***** Dataset entries

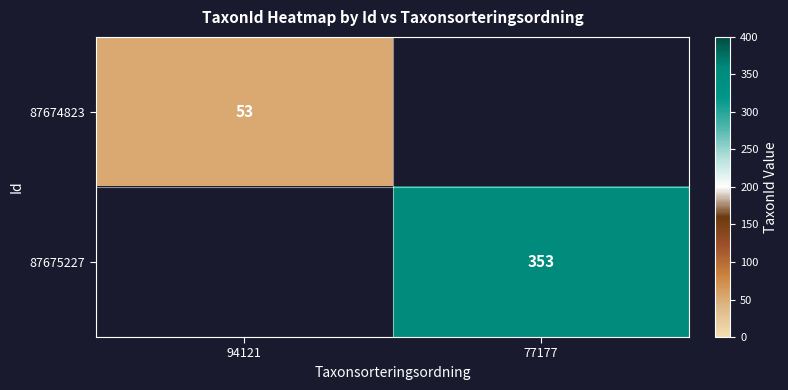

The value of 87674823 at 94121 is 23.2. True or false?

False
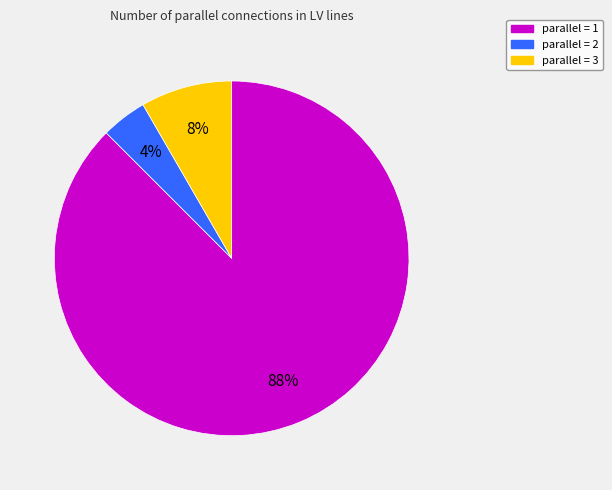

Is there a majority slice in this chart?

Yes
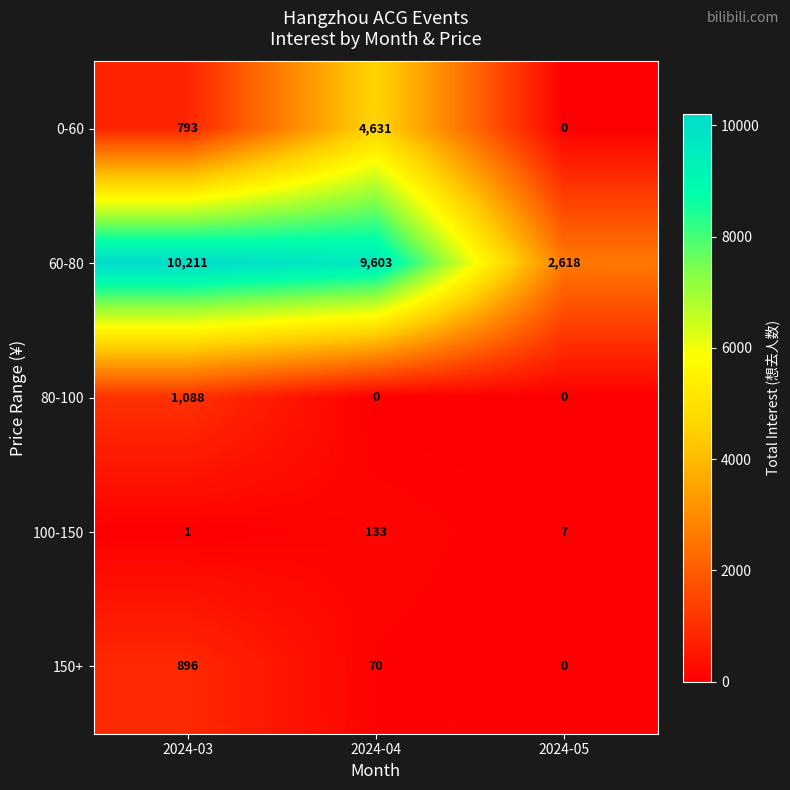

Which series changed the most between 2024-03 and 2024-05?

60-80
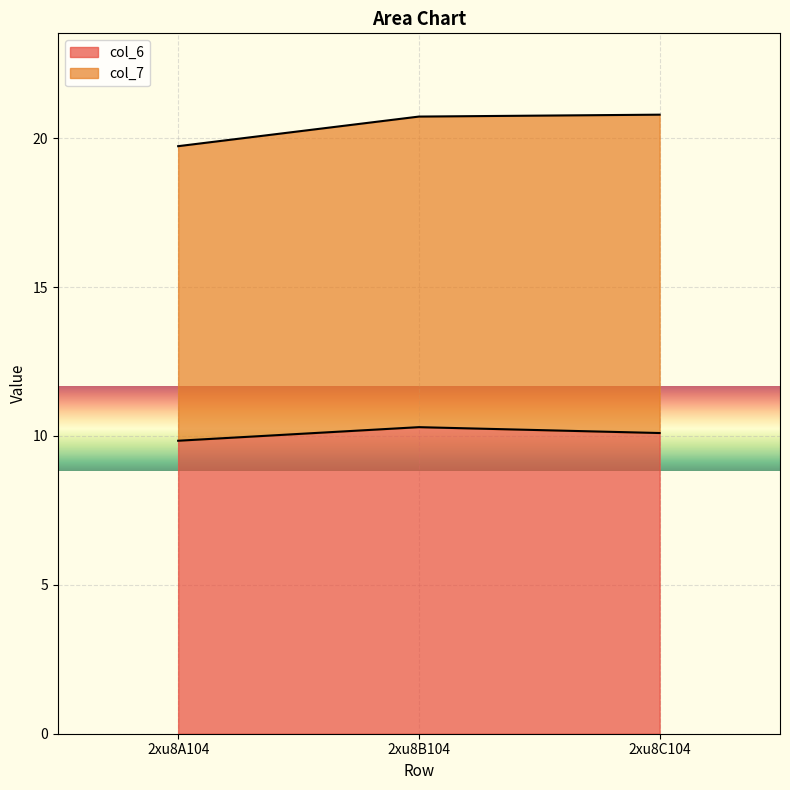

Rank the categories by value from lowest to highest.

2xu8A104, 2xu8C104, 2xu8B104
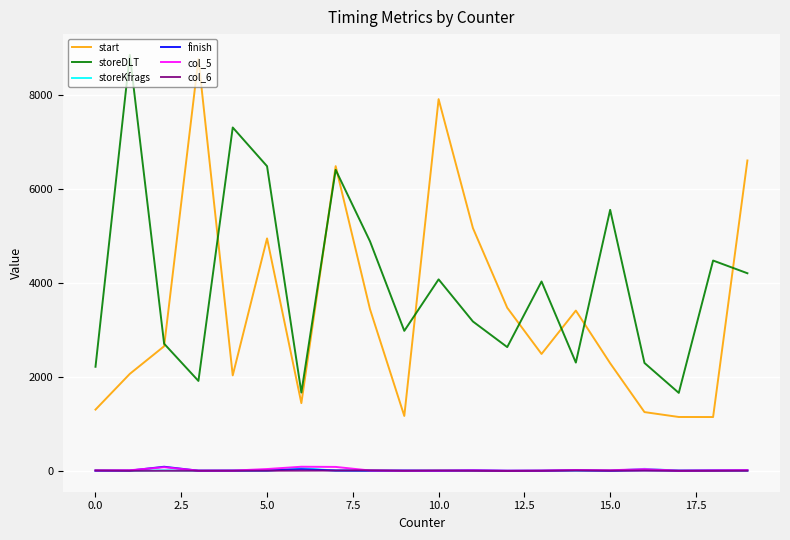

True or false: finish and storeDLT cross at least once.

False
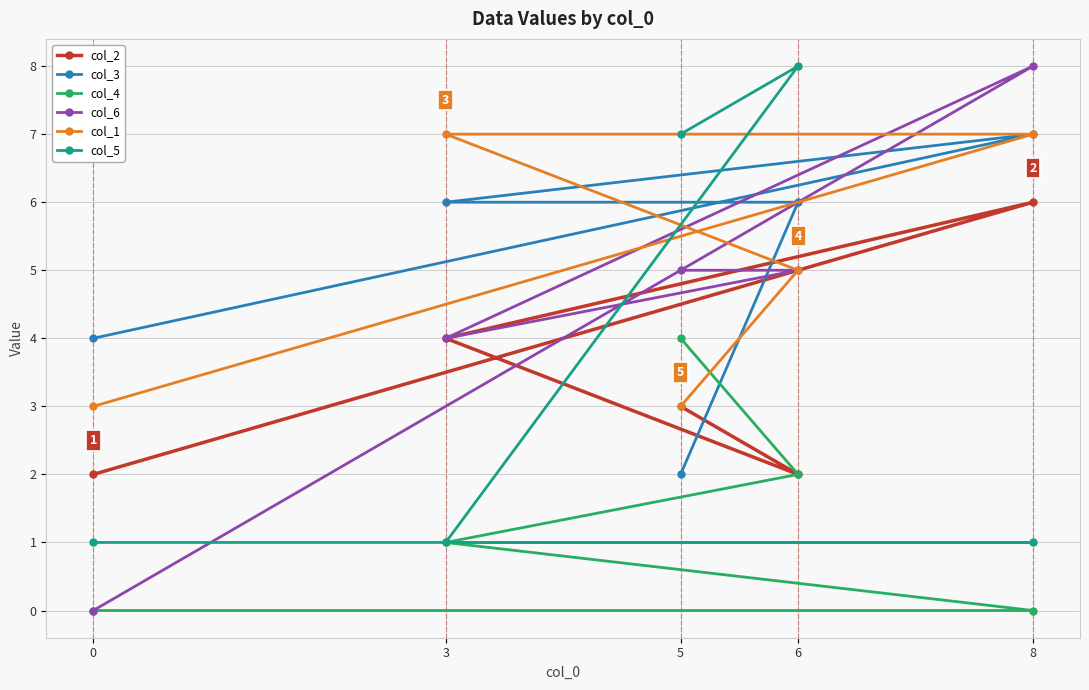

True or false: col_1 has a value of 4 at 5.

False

**********

> **Exercise details**: Switch "chart" to "graph" in the lines above and change nothing else. Give the lines again without the pictures.

> **Answer for this exercise**:
The value of 87674823 at 94121 is 23.2. True or false?

False

Is there a majority slice in this graph?

Yes

Which series changed the most between 2024-03 and 2024-05?

60-80

Rank the categories by value from lowest to highest.

2xu8A104, 2xu8C104, 2xu8B104

True or false: finish and storeDLT cross at least once.

False

True or false: col_1 has a value of 4 at 5.

False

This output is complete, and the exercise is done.